EXTRAIT DE PAGE:
-- -- --

Le conte du jardin (texte de Lóránd Hegyi)
Moins nous voyons et reconnaissons, plus nous imaginons et créons dans notre esprit. Alessandra Calo guide le spectateur dans son univers nocturne et révèle une vision extrêmement subtile et poétique de variations illimitées de micro-réalités presque invisibles et de petits éléments apparemment insignifiants de la nature et de l’environnement humain. Le spectateur pénètre dans cet univers poétique, presque insondable, incompréhensible, de micro-réalités difficilement identifiables, paradoxalement non pas à travers la lumière mais à travers l’obscurité ; le fantasme remplace la visibilité, l’imaginaire remplace la documentation des choses. Au lieu d’une observation précise de la réalité donnée, l’imagination s’empare de ces terrains mystérieux et pittoresques de l’obscurité et de l’incertitude.
Elle semble exploiter l’obscurité pour découvrir la beauté cachée et la richesse illimitée de la complexité presque imperceptible d’un monde qui reste sous la protection de l’obscurité. Au lieu d’exposer les choses en les éclairant, au lieu de donner de la lumière à cette végétation extrêmement fine et fragile de plantes, de fleurs et d’arbres, ou aux établissements humains doloristes et vulnérables des intérieurs où tous les objets sont inséparablement liés aux gestes, aux sentiments et aux comportements humains, elle les recouvre d’obscurité et les attire ainsi dans l’orbite de l’imagination.

-- -- --

DONNÉES DU LISTING:
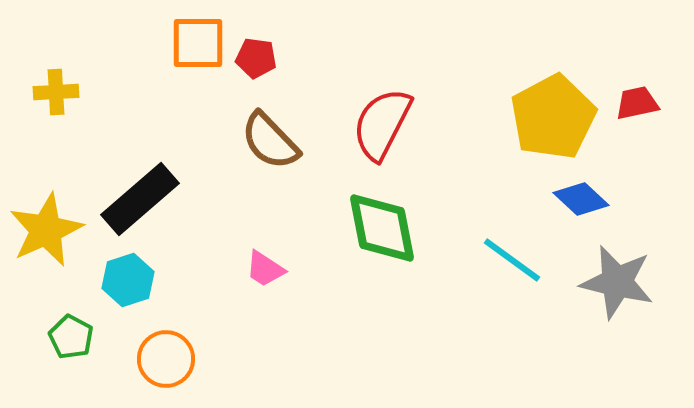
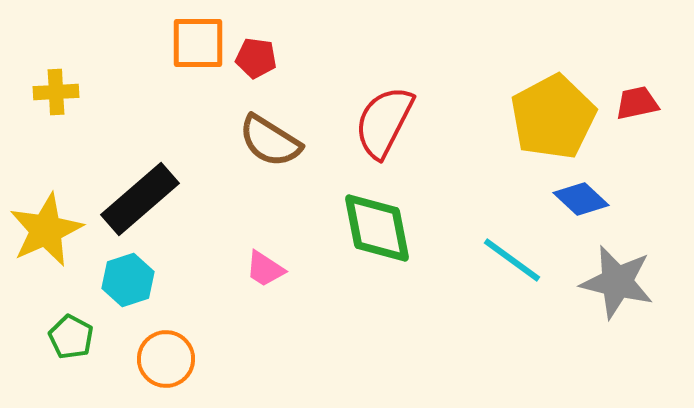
red semicircle: moved 2 px right, 2 px up
brown semicircle: rotated 14 degrees counterclockwise
green diamond: moved 5 px left
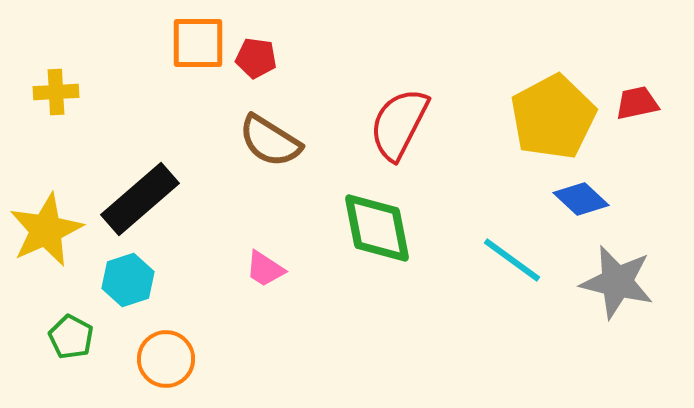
red semicircle: moved 15 px right, 2 px down
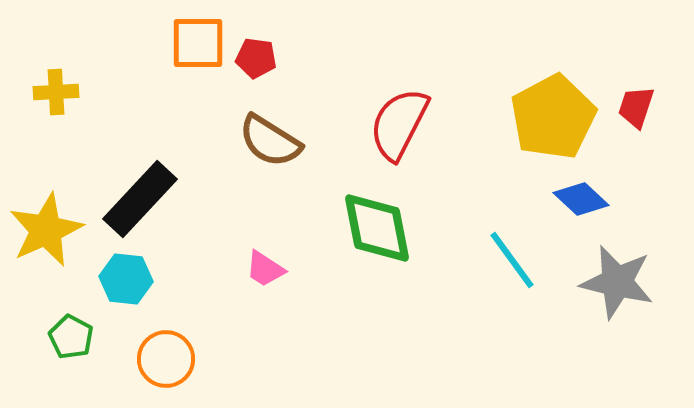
red trapezoid: moved 1 px left, 4 px down; rotated 60 degrees counterclockwise
black rectangle: rotated 6 degrees counterclockwise
cyan line: rotated 18 degrees clockwise
cyan hexagon: moved 2 px left, 1 px up; rotated 24 degrees clockwise
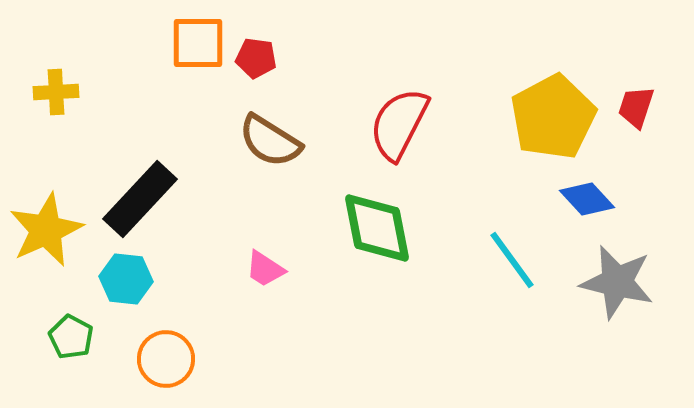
blue diamond: moved 6 px right; rotated 4 degrees clockwise
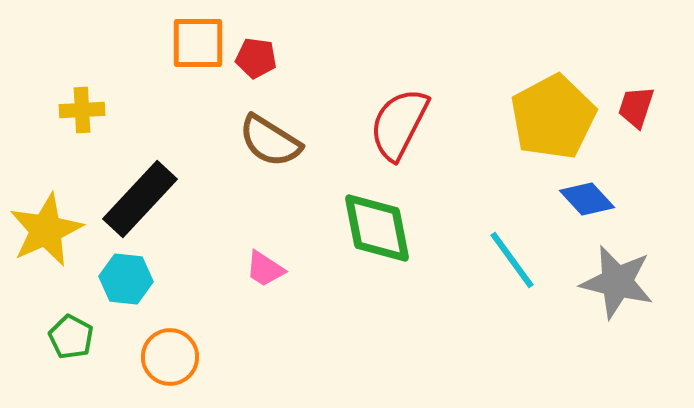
yellow cross: moved 26 px right, 18 px down
orange circle: moved 4 px right, 2 px up
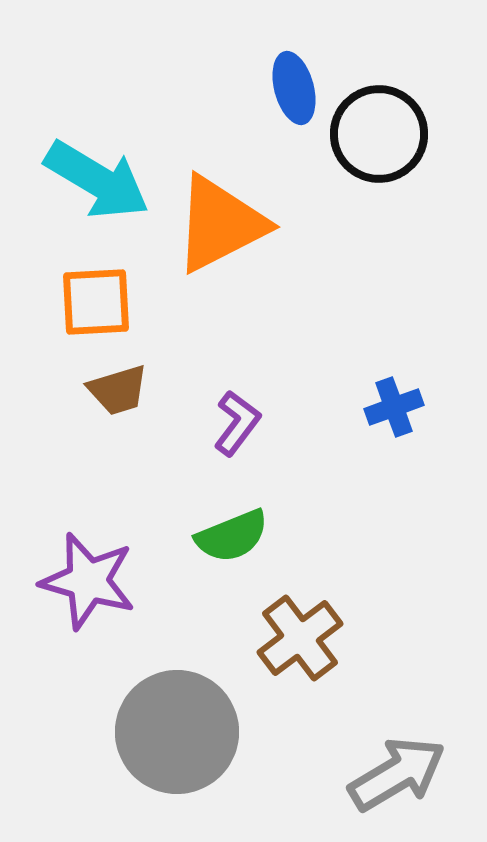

-- -- --

CONSIGNE 1: Traduisez en anglais cette phrase de l'extrait : « Moins nous voyons et reconnaissons, plus nous imaginons et créons dans notre esprit. »
CONSIGNE 2: Comptez les lignes du listing où figure le mot « down », et donnez uniquement ce nombre.
L'extrait et le listing sont deux matériaux sans lien entre eux.

RÉPONSE ATTENDUE 1: The less we see and recognize, the more we imagine and create in our minds.

RÉPONSE ATTENDUE 2: 3